It can take years for people living with chronic fatigue syndrome to receive a formal diagnosis, and they are a favored few. Experts suggest up to 91 percent of people in the US remain undiagnosed, living without medical support for a condition that robs them of energy, brain-power, and a care-free life.
But those statistics could in time improve, if a newly developed diagnostic test stands up to scrutiny.
A team of scientists led by the University of Oxford has just published their preliminary results of a blood cell-based test that can distinguish between unaffected individuals and those with chronic fatigue syndrome (also known as myalgic encephalomyelitis or ME/CFS) with 91 percent accuracy.
“The development of a simple test with the potential for early diagnosis [of ME/CFS is] a critical goal,” Jiabao Xu and colleagues write in their open-access, peer-reviewed paper.
“Early diagnosis would enable patients to manage their conditions more effectively, potentially leading to new discoveries in disease pathways and treatment development”, they say, especially if such a blood test can reveal changes over time.

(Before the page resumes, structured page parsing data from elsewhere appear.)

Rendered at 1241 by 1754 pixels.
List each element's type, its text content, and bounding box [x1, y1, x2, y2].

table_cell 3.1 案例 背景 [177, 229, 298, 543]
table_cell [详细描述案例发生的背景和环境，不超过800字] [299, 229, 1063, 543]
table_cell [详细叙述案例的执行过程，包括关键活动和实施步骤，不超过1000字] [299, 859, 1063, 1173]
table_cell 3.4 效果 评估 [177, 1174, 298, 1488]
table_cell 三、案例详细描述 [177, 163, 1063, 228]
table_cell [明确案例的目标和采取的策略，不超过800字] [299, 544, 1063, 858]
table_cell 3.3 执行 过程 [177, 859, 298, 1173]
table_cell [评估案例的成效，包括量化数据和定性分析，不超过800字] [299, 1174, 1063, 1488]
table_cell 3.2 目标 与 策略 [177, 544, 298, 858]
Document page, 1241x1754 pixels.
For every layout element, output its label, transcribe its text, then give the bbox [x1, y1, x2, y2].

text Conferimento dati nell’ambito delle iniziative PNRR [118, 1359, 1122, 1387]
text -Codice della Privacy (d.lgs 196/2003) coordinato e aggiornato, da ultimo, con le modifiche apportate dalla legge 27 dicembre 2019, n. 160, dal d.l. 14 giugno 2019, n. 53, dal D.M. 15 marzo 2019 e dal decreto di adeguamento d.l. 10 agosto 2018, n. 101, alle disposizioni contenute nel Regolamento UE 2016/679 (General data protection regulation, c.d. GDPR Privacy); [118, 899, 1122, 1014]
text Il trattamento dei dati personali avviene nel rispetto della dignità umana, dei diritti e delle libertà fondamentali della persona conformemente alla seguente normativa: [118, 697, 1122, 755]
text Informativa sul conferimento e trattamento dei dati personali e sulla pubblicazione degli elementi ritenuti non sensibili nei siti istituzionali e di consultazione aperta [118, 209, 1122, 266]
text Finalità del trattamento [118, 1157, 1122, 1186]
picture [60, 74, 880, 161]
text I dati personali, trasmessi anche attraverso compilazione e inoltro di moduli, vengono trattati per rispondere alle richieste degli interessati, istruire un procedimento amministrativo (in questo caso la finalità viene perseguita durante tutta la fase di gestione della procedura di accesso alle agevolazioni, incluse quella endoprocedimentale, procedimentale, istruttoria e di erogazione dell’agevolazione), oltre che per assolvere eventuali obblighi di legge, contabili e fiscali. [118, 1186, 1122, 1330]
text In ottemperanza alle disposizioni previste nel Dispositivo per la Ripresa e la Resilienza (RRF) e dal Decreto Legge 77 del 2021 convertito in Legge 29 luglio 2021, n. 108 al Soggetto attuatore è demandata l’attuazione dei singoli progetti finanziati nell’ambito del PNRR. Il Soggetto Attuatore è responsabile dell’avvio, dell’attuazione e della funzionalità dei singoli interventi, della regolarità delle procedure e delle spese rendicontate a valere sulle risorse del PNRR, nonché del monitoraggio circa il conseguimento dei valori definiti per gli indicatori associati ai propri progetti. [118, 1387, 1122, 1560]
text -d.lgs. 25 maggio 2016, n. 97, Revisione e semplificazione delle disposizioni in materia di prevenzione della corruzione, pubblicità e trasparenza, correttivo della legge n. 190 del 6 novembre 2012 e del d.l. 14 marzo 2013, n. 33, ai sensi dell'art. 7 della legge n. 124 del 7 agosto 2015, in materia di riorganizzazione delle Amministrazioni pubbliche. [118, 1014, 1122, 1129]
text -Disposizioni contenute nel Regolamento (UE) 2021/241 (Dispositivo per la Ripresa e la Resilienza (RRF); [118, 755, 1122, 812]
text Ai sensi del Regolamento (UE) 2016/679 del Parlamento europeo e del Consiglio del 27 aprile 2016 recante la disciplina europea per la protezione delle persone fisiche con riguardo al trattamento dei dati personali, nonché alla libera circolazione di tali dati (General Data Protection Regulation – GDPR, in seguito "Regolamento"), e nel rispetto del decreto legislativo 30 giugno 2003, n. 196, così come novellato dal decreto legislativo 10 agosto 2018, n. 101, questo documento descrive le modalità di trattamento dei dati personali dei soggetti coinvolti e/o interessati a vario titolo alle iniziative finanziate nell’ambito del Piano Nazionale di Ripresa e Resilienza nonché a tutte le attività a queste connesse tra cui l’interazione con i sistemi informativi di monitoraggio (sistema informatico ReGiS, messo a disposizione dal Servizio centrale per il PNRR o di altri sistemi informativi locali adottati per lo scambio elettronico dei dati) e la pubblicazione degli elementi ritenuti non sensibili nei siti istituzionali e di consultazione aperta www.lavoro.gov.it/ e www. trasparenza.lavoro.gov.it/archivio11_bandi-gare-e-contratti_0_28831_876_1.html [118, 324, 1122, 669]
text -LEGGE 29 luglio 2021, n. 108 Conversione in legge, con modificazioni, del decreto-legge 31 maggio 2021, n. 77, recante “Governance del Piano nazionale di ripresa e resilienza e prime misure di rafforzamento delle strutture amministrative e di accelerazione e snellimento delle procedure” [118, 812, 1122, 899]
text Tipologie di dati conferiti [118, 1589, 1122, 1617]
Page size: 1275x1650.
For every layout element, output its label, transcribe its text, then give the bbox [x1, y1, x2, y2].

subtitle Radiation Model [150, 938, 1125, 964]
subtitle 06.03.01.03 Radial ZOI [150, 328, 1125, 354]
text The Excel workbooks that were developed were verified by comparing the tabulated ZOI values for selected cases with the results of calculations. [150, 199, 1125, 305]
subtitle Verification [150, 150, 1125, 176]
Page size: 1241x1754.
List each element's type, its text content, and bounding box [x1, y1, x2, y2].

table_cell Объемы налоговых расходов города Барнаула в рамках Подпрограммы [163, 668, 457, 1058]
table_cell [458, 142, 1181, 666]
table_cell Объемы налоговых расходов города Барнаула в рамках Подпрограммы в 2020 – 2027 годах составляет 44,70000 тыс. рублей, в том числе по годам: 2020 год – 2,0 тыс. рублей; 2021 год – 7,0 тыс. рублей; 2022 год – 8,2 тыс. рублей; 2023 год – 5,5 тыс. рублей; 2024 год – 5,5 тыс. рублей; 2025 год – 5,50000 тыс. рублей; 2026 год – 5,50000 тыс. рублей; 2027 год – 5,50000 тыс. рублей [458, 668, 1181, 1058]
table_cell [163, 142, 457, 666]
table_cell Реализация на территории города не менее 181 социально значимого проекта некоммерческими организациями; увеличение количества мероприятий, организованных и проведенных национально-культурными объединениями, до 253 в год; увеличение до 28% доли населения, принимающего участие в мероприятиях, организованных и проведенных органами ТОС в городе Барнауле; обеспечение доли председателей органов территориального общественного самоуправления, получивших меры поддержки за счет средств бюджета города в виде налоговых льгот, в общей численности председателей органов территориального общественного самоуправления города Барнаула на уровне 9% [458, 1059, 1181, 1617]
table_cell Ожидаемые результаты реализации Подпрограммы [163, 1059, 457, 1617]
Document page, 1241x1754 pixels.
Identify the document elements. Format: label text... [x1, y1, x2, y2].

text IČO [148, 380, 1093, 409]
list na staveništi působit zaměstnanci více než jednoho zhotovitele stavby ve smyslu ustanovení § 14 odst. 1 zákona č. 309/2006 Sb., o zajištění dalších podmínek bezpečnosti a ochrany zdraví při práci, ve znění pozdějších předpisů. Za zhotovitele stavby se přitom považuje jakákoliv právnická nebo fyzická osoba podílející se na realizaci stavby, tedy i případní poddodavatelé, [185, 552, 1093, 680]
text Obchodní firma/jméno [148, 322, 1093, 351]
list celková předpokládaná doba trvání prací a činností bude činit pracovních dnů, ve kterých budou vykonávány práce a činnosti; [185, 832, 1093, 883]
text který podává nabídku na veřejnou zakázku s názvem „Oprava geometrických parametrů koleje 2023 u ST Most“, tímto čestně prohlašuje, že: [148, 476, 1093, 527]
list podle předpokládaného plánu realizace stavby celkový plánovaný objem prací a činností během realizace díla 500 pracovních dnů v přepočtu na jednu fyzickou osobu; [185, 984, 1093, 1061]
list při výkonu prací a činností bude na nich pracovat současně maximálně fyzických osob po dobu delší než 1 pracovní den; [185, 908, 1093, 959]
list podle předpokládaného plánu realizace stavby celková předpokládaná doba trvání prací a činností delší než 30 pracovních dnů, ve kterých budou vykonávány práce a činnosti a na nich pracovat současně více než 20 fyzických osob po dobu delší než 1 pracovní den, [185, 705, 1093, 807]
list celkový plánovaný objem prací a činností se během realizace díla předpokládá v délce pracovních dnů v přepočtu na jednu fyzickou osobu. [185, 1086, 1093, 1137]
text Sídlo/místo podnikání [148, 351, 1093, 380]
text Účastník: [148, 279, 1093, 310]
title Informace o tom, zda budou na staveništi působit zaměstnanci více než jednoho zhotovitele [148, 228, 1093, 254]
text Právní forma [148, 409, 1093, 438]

The blood test differentiates between the properties of a type of blood cell called peripheral blood mononuclear cells (PBMCs) in people with and without ME/CFS, using a technique called Raman spectroscopy and an artificial intelligence (AI) tool.
Building on their pilot study, and the research suggesting PBMCs are perturbed in ME/CFS, Xu and colleagues tested their diagnostic approach in nearly 100 people: including 61 individuals with ME/CFS, 16 healthy controls, and 21 people with multiple sclerosis, an autoimmune disorder that has many similar symptoms to ME/CFS.
If the blood test could distinguish between people with ME/CFS and those with MS, as well as healthy folks, then it might bode well for its use in differentiating ME/CFS from other illnesses, such as fibromyalgia, chronic Lyme disease, and long COVID.
The team profiled more than 2,000 cells across 98 patient samples, analyzing the molecular vibrations of single cells. The resulting spectra, much like those astronomers use to look at the chemical composition of stars, reflect changes in levels of intracellular metabolites produced when cells metabolize fuel.
Xu and colleagues observed clear metabolic differences between ME/CFS patients and the two control groups.
Applying the AI algorithm, the test could accurately classify 91 percent of patients, and could even differentiate between mild, moderate, and severe ME/CFS patients with 84 percent accuracy.
Further studies to validate the findings in larger cohorts will take some time. Xu and colleagues hope their method overcomes problems that other teams have encountered with sample processing. However, single-cell Raman spectroscopy is not readily available in certified diagnostic laboratories.
Similar blood cell-based tests using different analytical techniques have shown promise before. In 2019, Stanford University scientists published results from a pilot study of a test analyzing PBMCs, yet there has been nothing of its progress since. (Members of the Stanford team are continuing their studies on ME/CFS.)
In the meantime, untold numbers of people living with ME/CFS are still aching for a diagnosis and appropriate, evidence-based treatment options.
“ME/CFS is still viewed with skepticism by many [medical professionals] with no effective treatment options or clear pathology,” Xu and colleagues note.
Let’s hope that soon changes, with studies like this pointing to detectable biological changes in the energy-limiting, life-altering condition.
The study was published in Advanced Science.